Docker Vite Boilerplate
Intro
We've dockerized enough Vite applications at this point that we should have a boilerplate.
We want to have different settings for development and production environments so that we can have hot reloading and all that locally, but instruct docker to build a production build in non local environment. Here is how we set all this up.
Define Development Environment
First we need to make sure that node understand our local environment is a development environment.
Create a .env
file if you haven't already and specify that the current environment is development.
NODE_ENV=development
and make sure the .env
file is in your .gitignore
file.
.env
We don't want the production environment we send this to for building to think it's a dev environment. The default node environment is production
.
Dockerfiles
We will be making multiple Dockerfiles. One for development and one for production.
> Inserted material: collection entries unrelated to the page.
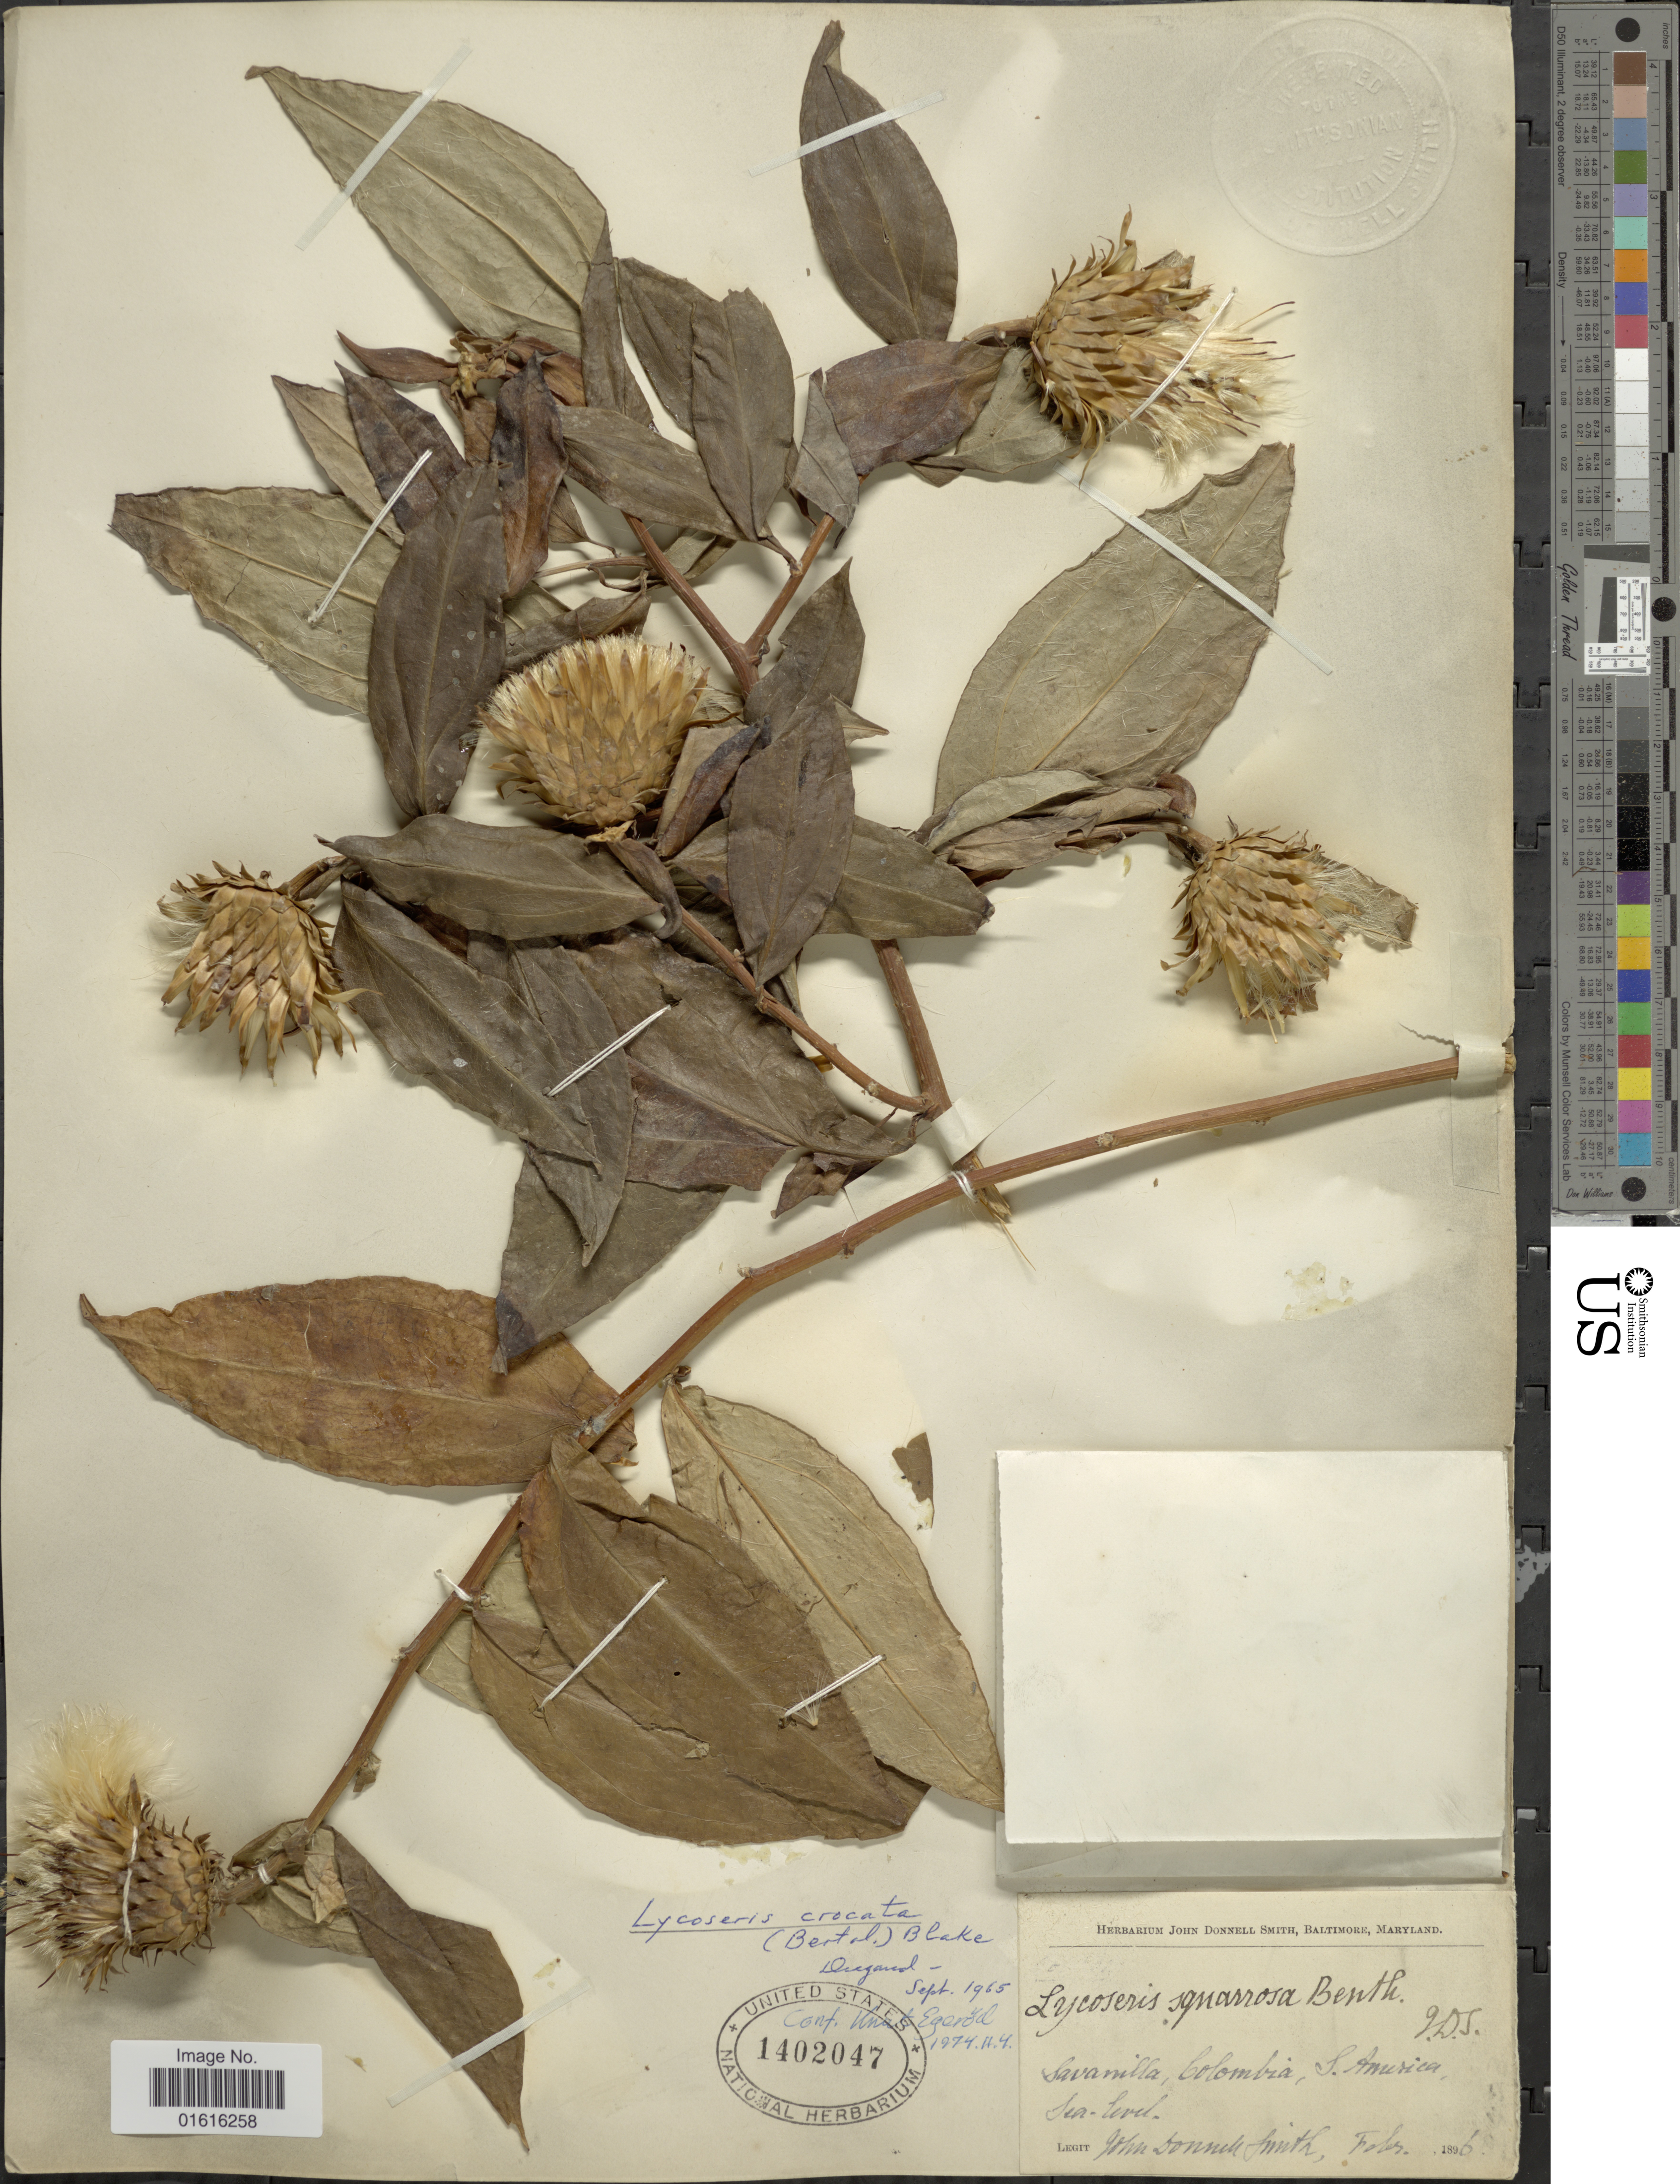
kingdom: Plantae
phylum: Tracheophyta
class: Magnoliopsida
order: Asterales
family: Asteraceae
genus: Lycoseris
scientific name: Lycoseris crocata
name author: S.F. Blake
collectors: J. Donnell Smith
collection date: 1896-02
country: Colombia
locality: Savanilla, Colombia, S. America.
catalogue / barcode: US 1402047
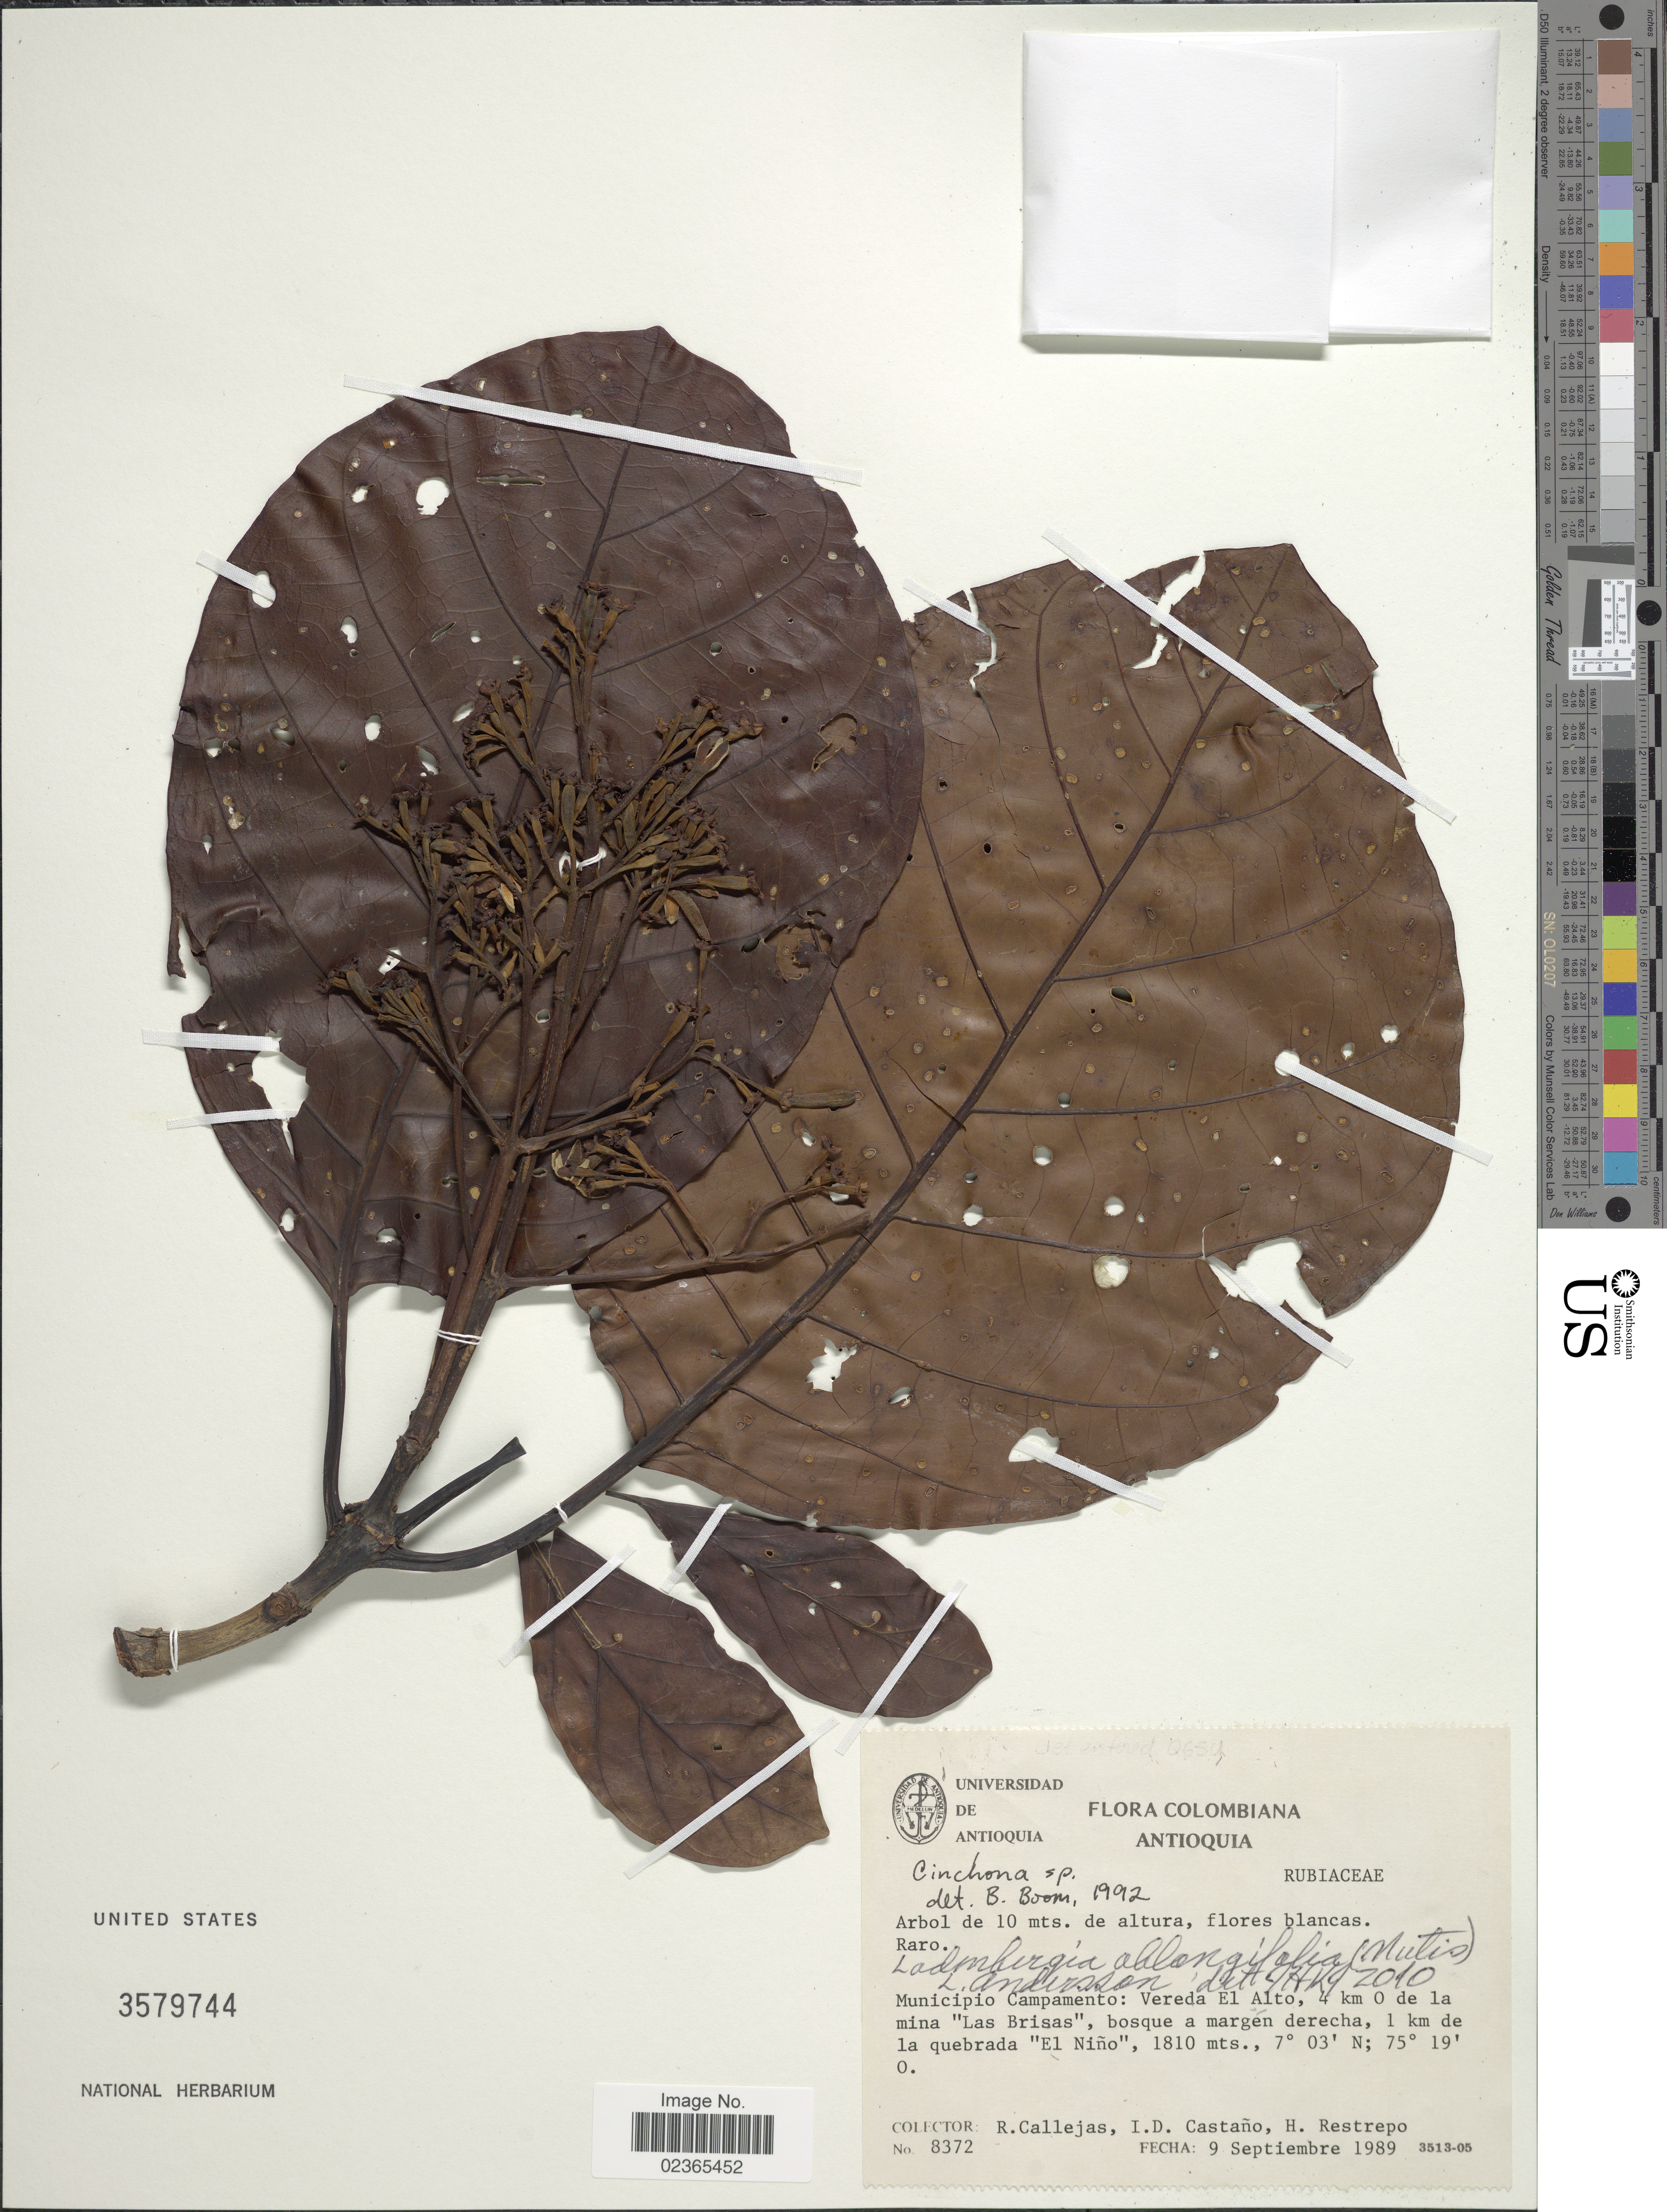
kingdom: Plantae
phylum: Tracheophyta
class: Magnoliopsida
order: Gentianales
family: Rubiaceae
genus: Ladenbergia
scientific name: Ladenbergia oblongifolia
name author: (Mutis) L. Andersson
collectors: R. Callejas, I. Castaño & H. Restrepo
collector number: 8372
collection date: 1989-09-09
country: Colombia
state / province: Antioquia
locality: Municipio Campamento: Vereda El Alto, 4 km O de la mina "La Brisas", bosque a margen derecha, 1 km de la quebrada "El Nino"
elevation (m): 1810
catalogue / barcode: US 3579744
The production dockerfile only needs to build the production build. The rest of the CI/CD pipeline should handle locating those final build files and hosting them. We don't want to serve the files from an nginx server or any of that nonsense.
FROM node:18-alpine
WORKDIR /app
COPY package.json .
RUN npm install
COPY . .
RUN npm run build
Conversely the development environment doesn't need to build production files. But we do need to call the npm run dev
command, which will start the Vite server.
FROM node:18-alpine
WORKDIR /app
COPY package.json .
RUN npm install
COPY . .
EXPOSE 3000
CMD [ "npm", "run", "dev" ]
Docker Compose Files
Now we use docker compose files to make our lives easier. We will split this into three files. A default file, and a dev and prod file that will specify variables based on environment. Namely which Dockerfile it should run.
services:
some-service-name:
image: vite
build:
context: .
dockerfile: Dockerfile.${NODE_ENV:-production}
environment:
NODE_ENV: ${NODE_ENV:-production}
ports:
- 3000:3000
The service and image names are arbitrary, but I like to use the name of the framework as the image name.
services:
some-service-name:
build:
dockerfile: Dockerfile.production
environment:
NODE_ENV: production
services:
some-service-name:
build:
dockerfile: Dockerfile.development
environment:
NODE_ENV: development
Make sure your service name matches on all three compose files.
Starting The Container
The reason we go to the trouble of making these compose files this way, is now we can just
docker compose up
In our dev environment and that will start the application. No other fancy commands or flags. You don't even have to build the container if you haven't already done that it. It will automatically build the image and container before starting the server. You just have to remember this one simple command. I set all my project up with way.
That should be a solid foundation to Docker a Vite application for production and local development. Cheers.